* _EXTRAIT SOURCE_:
————

Dialogue politique ?
Le pays est entré dans des difficultés politiques quand les règles du jeu ont changé sur le terrain des élections. Aujourd’hui, l’exigence majeure est de revenir très clairement à un nouveau consensus.
Au sortir du scrutin présidentiel du 24 février 2019, l’opinion publique a pris acte de la pos- ture des acteurs politiques, pouvoir et opposition. Tandis que ceux du pouvoir se félicitent des résultats issus, selon eux, d’une élection transparente et honnête, ceux de l’opposition, dont je suis, les rejettent au motif qu’ils ne reflètent pas l’expression du suffrage des Sénégalais. Toutefois, alors qu’elle se considère comme spoliée de sa victoire et était en droit de contester les résultats dans la rue, advienne que pourra, l’opposition, à l’unanimité de ses candidats, a opté pour la paix en dépit de multiples provocations.

————

* _DONNÉES FOURNIES_:
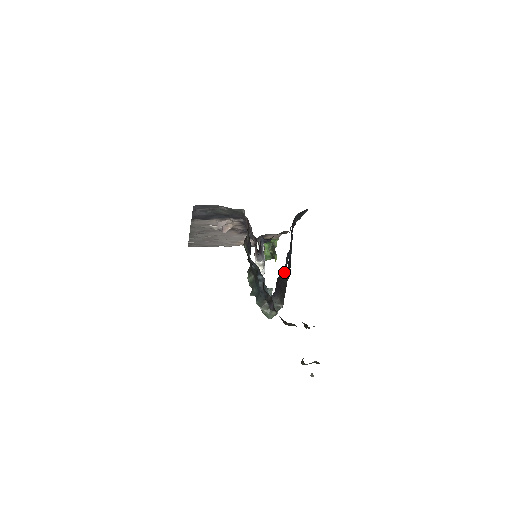
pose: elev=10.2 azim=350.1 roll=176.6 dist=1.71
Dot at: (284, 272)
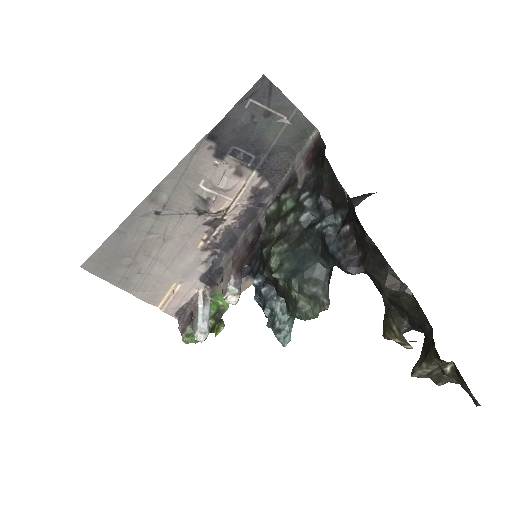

————

* _CONSIGNES_:
1. Indiquez si chacune des affirmations suivantes concorde avec l'extrait sur le dialogue politique, en répondant par oui ou par non et en citant à l'identique les mots du texte qui tranchent. (a) Le scrutin présidentiel s'est tenu le 24 février 2019. (b) L'opposition a choisi de contester les résultats dans la rue. (c) La personne qui écrit fait partie du camp du pouvoir.
2. Restituez mot pour mot le passage de l'extrait sur le dialogue politique qui commence par « Dialogue politique ? » et se poursuit jusqu'à « de multiples provocations. » inclus.

* _CORRIGÉS_:
1.
(a) Oui : « Au sortir du scrutin présidentiel du 24 février 2019 ».
(b) Non : « l’opposition, à l’unanimité de ses candidats, a opté pour la paix en dépit de multiples provocations ».
(c) Non : « ceux de l’opposition, dont je suis ».

2.
Dialogue politique ?
Le pays est entré dans des difficultés politiques quand les règles du jeu ont changé sur le terrain des élections. Aujourd’hui, l’exigence majeure est de revenir très clairement à un nouveau consensus.
Au sortir du scrutin présidentiel du 24 février 2019, l’opinion publique a pris acte de la pos- ture des acteurs politiques, pouvoir et opposition. Tandis que ceux du pouvoir se félicitent des résultats issus, selon eux, d’une élection transparente et honnête, ceux de l’opposition, dont je suis, les rejettent au motif qu’ils ne reflètent pas l’expression du suffrage des Sénégalais. Toutefois, alors qu’elle se considère comme spoliée de sa victoire et était en droit de contester les résultats dans la rue, advienne que pourra, l’opposition, à l’unanimité de ses candidats, a opté pour la paix en dépit de multiples provocations.